Preparation of 2% CyA ophthalmic solutions with and without the 0.45-µm filter operation

The 2% CyA ophthalmic solutions were prepared by precisely mixing 1 mL (specific gravity conversion: 0.930 g) of Sandimmun® Oral Solution 10% and 4 mL (specific gravity conversion: 3.644 g) of sterilized olive oil. An electronic balance was utilized to confirm the weight during each weighing, and only those with a relative error of less than 1% were used. Subsequently, when 2% CyA ophthalmic solutions were filled into eyedrop containers, one was filtered using a 0.45-µm membrane filter, whereas the other was filled into the container without filtering (Fig. 1). Five individuals performed these operations. Each prepared both solutions with and without filtering, and 20 samples were prepared (two samples, with and without filtering, per preparer).

Fig. 1
figure 1

Method used for preparing a 2% cyclosporine A (CyA) ophthalmic solution with or without filtering through a 0.45-µm membrane

Laser diffraction particle size distribution

A laser diffraction particle size distribution measuring apparatus (SZ-100; HORIBA Ltd., Japan) was used to measure particle sizes from 0.3 nm to 8 μm. Although it was preferable to measure the particle size of 2% CyA solutions from the perspective of this study, if the concentration of the target substance was too low, the measurement may become unstable. Therefore, in this study, 10% CyA solutions were measured. Sandimmun® Oral Solution 10% was placed in a quartz cell 10 times and measured. The refractive index of CyA was set to 1.65 [14, 21, 22] and that of the solvent was set to 1.47 based on the information sheet of Sandimmun® Oral Solution 10% (Novartis Pharma K.K., revised July 2022 (18th edition)). The viscosity of the dispersion medium was also calculated from the kinematic viscosity of the formulation and specific gravity of the dispersion medium; it was set to 45.264 mPa・s.
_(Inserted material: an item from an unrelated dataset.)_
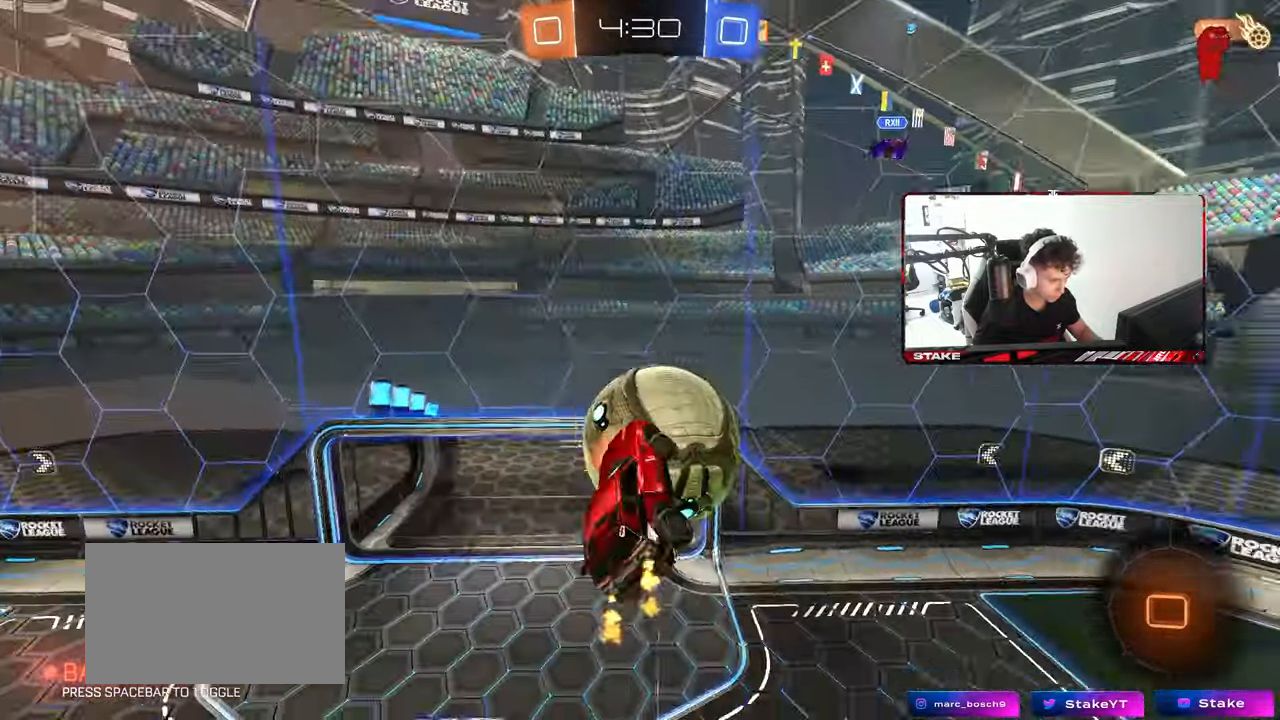
{"keys": ["a", "s", "shift"], "mouse": [], "mouse_move": "still", "events": [[83, "w", "up"], [217, "s", "down"], [317, "shift", "up"], [350, "a", "up"], [350, "d", "down"], [450, "a", "down"], [500, "d", "up"], [500, "shift", "down"]]}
Concentration measurement depending on the 0.45-µm filter operation

In instrumental analysis, automation of an analytical process can avoid the influence of operator technique and provide more reproducible results. Therefore, to measure the effects of filtrations using 0.45-µm on the concentration of CyA, the Cobas® 8000 E602 module (Roche Diagnostics K.K., Japan), a reliable commercially available automated analyzer for electrochemiluminescence immunoassay (ECLIA), was used with Ecrusis Cyclosporine. The concentration range of CyA that can be measured using Ecrusis Cyclosporine is 30–2,000 ng/mL; however, it is necessary to dilute the actual solution to be measured as > 500 ng/mL from the reagent’s characteristics. As CyA is highly soluble in ethanol, the prepared 2% CyA ophthalmic solutions (20 mg/mL) were diluted 100-fold, and then another 100-fold with ethanol using an electronic balance and micropipette, resulting in a 10,000-fold (2,000 ng/mL) dilution. In addition, the procedure with the Cobas® 8000 E602 module involves heating twice at 37 °C for 9 min; thus, the samples were further diluted 4-fold (500 ng/mL) with Milli-Q water to prevent ethanol volatilization. Regarding 25% ethanol volatility, a bottle containing 25% ethanol was stored twice with the lid opened in a constant temperature bath at 37 °C for 9 min, and no substantial changes in weight using an electronic balance were confirmed. Samples were prepared by five preparers, each preparing four samples (two samples, each with the filter and without the filter per preparer). When 25% ethanol was measured as a blank with the Cobas® 8000 E602 module, a false positive value was obtained; thus, the actual measurement results were adjusted by subtracting the false positive value. The measurement results were subjected to a paired t-test, and the significance level was set to 0.05. Statistical analysis was performed using JMP®Pro16 software.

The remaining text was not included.